Working late on projects or other aspects of your multimedia job seems to be a requirement in today's leading-edge environments. Stop! Fix this with better planing, scheduling, and more efficient work habits, or else you will find yourself working on Christmas Eve, preparing some company's January trade show extravangaza instead of having milk and cookies as Santa Claus. If you still can't get away from the Allnight Alligator, demand a free trip to Maui when the job is done!
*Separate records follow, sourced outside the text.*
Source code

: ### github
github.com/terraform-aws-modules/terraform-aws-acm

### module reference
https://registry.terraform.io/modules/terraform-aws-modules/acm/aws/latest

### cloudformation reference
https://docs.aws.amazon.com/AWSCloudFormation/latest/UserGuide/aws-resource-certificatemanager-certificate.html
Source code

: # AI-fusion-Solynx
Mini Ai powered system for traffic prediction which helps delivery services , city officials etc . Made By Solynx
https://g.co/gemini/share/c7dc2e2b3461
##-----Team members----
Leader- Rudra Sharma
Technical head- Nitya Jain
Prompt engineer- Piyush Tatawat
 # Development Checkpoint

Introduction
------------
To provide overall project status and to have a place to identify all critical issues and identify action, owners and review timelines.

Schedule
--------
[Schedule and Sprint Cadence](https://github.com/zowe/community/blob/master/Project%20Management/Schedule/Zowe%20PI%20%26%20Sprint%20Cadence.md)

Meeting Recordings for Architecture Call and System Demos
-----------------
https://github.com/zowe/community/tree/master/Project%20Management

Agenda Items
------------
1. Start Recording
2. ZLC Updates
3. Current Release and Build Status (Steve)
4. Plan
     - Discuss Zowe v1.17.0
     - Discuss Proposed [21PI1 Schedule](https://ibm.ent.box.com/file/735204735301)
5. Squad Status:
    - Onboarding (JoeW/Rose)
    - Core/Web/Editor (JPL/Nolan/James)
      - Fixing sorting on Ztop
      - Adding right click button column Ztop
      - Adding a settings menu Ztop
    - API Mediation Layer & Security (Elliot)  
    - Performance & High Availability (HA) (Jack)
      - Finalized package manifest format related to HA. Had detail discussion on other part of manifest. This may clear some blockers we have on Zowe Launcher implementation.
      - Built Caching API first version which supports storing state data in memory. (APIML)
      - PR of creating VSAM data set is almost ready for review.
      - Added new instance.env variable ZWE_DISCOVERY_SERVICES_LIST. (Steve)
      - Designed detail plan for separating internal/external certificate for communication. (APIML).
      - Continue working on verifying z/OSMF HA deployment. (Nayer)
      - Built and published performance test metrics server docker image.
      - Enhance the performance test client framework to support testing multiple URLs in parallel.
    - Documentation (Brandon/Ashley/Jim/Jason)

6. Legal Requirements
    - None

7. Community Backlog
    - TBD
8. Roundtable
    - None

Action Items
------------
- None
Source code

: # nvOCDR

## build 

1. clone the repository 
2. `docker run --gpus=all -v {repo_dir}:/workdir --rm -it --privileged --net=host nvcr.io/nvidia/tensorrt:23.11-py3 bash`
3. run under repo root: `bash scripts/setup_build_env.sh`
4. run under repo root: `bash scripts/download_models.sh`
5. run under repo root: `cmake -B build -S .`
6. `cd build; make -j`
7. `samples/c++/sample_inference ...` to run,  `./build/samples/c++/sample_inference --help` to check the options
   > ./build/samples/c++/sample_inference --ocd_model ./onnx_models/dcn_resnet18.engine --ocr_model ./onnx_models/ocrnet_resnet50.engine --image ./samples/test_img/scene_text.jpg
The time you spend on the learning curve late at night, however, you should view as personal betterment. With the VoiceMail and eMail Alligators snapping at your backside during the nine-to-five part of your day, this may be the only time you have to relax with a new piece of software or some technical journals. At 2:00 a.m., the Allnight Alligator with its hypnotically seductive eye-to-eye stare can still freeze in place. The software is REALLY neat. You REALLY need to understand it so you can use it. You try new features, program another routine. It's TOO COOL. Then the sun is coming up and you have a 9:00 meeting.

Jump on the learning curve with glee and abandon. Learning is good, and if you do it at 4 a.m., it's OK. But schedule yourself so you get at least enough sleep to endure the coming workday again in the TooBusy swamps. If you are totally beat, the TooBusy Alligators will find you defenseless, and when they are done with you they'll spit the bones of your tired mistakes onto the wet sand.